Enforceable standards require three components:

Mandatory coverage: Every agent must read at least the generic paths (~/.agents/skills, .agents/skills) to ensure baseline portability.
Documented precedence: The standard should define a precedence hierarchy (e.g., subdirectory > project > user) and require all agents to conform or explicitly document their deviation in prominent developer documentation.
Diagnostic infrastructure: Each agent should expose commands to help developers verify skill visibility at each path. Without diagnostics, developers have no way to validate deployment without trial-and-error testing.

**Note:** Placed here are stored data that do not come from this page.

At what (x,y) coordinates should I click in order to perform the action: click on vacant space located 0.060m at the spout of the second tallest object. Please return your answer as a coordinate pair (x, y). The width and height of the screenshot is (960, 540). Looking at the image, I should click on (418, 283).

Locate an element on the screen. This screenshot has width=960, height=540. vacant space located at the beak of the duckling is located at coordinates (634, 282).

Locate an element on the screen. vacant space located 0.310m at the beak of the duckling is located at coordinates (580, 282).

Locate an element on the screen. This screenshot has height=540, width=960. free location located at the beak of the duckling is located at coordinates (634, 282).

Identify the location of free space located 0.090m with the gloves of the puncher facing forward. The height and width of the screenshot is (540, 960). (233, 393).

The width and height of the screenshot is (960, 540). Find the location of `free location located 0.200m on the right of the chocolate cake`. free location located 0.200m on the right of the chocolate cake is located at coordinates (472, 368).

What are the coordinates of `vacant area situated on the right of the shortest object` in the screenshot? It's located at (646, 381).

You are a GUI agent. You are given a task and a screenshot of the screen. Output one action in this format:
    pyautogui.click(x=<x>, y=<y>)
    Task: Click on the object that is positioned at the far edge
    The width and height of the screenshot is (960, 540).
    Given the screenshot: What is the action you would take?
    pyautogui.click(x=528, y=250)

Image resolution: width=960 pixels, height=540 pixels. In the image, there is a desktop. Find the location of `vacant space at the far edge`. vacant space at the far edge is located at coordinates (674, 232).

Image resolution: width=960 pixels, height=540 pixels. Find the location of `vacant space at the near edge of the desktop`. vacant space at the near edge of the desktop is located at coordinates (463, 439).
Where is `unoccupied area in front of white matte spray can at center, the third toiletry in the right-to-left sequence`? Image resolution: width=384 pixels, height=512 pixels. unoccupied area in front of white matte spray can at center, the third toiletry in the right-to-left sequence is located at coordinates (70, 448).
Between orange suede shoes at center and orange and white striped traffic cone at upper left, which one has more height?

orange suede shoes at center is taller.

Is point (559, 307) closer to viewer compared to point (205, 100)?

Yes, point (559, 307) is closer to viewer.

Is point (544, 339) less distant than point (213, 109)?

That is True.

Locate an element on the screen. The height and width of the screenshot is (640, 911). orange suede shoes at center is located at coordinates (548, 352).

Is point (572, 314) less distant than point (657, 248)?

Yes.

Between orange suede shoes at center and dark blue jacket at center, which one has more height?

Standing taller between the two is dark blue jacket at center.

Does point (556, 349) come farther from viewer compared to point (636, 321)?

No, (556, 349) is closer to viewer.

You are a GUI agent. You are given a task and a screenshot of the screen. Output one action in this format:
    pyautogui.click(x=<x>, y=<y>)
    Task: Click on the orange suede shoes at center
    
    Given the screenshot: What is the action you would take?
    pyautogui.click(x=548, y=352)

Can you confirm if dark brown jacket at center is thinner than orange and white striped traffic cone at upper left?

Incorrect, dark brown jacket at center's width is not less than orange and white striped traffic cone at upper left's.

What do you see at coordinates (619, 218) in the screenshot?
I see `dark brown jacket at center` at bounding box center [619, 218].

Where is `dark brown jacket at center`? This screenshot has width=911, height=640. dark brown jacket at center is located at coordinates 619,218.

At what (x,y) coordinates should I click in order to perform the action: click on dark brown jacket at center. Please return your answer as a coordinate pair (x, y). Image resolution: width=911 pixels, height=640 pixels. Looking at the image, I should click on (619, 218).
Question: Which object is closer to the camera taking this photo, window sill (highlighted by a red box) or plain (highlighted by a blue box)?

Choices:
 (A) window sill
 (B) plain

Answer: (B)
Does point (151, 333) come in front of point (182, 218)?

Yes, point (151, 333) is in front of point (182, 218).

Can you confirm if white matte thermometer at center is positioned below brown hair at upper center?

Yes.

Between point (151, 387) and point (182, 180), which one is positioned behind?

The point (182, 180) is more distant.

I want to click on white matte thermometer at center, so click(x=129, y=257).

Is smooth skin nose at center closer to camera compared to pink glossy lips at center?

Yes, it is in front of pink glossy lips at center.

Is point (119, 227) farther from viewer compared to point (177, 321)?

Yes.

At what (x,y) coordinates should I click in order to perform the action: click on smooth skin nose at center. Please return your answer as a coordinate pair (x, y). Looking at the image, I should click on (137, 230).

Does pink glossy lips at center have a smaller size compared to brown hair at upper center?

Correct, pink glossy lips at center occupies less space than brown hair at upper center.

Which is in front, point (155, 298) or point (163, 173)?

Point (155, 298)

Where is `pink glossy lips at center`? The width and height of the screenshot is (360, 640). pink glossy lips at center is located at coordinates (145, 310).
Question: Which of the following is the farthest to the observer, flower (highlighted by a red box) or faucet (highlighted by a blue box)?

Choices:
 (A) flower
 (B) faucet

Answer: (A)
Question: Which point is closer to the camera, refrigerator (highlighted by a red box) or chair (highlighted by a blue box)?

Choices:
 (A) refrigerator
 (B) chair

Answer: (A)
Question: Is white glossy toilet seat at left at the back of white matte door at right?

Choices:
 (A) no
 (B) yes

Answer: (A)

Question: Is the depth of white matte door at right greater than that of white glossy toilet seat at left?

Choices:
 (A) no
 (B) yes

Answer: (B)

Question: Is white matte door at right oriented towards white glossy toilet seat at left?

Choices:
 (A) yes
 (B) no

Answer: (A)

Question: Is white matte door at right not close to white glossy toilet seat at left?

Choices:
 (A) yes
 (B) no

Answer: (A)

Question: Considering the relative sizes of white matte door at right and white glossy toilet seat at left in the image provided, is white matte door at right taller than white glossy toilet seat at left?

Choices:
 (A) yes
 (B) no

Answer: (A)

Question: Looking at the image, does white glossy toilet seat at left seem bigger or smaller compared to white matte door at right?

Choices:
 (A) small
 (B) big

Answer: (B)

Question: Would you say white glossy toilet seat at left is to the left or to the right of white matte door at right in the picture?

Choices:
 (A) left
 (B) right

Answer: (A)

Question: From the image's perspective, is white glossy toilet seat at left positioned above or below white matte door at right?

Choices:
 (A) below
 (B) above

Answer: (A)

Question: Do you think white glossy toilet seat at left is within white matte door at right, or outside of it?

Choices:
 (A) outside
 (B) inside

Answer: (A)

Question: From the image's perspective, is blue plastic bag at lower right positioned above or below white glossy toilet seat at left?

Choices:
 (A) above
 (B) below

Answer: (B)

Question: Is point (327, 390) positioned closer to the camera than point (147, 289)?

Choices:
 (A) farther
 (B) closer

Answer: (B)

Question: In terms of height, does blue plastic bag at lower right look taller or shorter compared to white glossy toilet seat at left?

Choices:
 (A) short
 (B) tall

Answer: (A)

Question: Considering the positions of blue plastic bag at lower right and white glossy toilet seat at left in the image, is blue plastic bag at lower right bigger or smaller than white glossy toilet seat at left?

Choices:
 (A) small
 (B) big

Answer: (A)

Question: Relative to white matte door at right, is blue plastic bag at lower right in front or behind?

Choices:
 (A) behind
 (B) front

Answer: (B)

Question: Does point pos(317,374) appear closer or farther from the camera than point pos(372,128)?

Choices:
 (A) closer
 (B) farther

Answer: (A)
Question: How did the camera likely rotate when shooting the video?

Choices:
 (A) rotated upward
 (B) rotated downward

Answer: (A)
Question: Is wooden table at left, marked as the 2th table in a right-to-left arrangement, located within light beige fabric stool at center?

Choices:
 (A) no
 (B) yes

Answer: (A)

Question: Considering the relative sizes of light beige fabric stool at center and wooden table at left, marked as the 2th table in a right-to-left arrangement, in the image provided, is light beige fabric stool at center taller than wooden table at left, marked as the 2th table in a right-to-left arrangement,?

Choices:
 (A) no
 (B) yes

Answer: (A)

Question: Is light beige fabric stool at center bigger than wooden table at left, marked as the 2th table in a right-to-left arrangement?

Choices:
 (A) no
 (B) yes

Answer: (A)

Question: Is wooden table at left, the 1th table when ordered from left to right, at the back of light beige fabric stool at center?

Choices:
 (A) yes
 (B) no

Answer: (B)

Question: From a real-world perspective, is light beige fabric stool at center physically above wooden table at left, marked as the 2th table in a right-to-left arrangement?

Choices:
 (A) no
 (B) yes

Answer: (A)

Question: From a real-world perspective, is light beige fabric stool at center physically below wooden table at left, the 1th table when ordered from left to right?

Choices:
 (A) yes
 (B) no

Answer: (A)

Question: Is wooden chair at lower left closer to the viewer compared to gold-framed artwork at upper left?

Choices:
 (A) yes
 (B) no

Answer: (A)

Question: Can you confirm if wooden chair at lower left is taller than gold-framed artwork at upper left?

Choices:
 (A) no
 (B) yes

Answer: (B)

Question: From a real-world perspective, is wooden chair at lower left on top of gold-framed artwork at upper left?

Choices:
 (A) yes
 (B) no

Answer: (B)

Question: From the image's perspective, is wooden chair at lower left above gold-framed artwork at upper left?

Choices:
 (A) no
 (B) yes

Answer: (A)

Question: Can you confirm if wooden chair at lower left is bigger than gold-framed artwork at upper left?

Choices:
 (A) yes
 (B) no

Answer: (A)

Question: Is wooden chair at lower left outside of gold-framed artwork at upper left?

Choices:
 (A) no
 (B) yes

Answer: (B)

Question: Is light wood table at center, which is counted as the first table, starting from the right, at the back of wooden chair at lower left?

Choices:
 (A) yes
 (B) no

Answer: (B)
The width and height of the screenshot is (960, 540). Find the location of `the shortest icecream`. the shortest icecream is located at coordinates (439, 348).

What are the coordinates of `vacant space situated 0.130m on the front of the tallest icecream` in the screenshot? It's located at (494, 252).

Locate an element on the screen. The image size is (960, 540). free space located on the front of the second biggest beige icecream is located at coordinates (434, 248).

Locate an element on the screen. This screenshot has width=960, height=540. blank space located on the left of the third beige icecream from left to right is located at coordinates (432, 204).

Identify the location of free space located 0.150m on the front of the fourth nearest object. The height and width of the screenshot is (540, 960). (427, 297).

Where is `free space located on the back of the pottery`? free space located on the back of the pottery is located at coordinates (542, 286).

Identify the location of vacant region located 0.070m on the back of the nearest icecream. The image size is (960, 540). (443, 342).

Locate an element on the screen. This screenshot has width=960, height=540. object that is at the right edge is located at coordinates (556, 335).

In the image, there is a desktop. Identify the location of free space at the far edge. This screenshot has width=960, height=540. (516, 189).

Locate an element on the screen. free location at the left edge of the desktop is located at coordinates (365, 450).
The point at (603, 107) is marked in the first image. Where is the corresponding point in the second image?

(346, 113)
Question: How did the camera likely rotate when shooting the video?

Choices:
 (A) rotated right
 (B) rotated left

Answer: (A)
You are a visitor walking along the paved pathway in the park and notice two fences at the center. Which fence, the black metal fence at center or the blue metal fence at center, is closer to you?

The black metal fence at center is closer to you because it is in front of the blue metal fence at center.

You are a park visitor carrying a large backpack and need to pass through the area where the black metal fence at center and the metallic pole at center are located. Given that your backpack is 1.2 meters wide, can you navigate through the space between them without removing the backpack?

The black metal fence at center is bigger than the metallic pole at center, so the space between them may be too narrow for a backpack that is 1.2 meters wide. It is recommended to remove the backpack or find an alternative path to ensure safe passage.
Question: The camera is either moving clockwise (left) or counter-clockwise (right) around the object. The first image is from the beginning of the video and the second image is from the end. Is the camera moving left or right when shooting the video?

The Agent Skills standard currently specifies none of these. As a result, it functions as aspirational documentation rather than a binding contract between agents and developers.

Actionable Takeaways¶

If you are developing skills for cross-agent deployment:

Test each target agent individually with your skill at each location you plan to deploy. Treat vendor documentation and standard claims as hypotheses to verify, not facts. Build a deployment checklist specific to your target agent set.
Establish a per-project convention for skill placement and document it prominently. Use one location across all agents where possible (e.g., .agents/skills at project root), and accept that some agents may not find project-level skills. Avoid duplicating skills across locations; if you must maintain them in multiple places, use a build tool to ensure they stay in sync.
For user-level skills, use agent-specific paths rather than the generic path. Place Claude skills at ~/.claude/skills, Copilot skills at ~/.copilot/skills, and so on. This avoids creating globally visible skills that may conflict with other projects.
Add a validation step to your skill release process that confirms detection across all target agents before marking a release as complete. Automate this if possible using agent CLIs or APIs.
Engage with agent teams to advocate for enforcement mechanisms in the standard. The conversation between standard maintainers and implementation teams needs to shift from "what should agents do?" to "what must agents do?" and "how do we verify it?" Until that shift happens, cross-agent skill distribution will remain error-prone.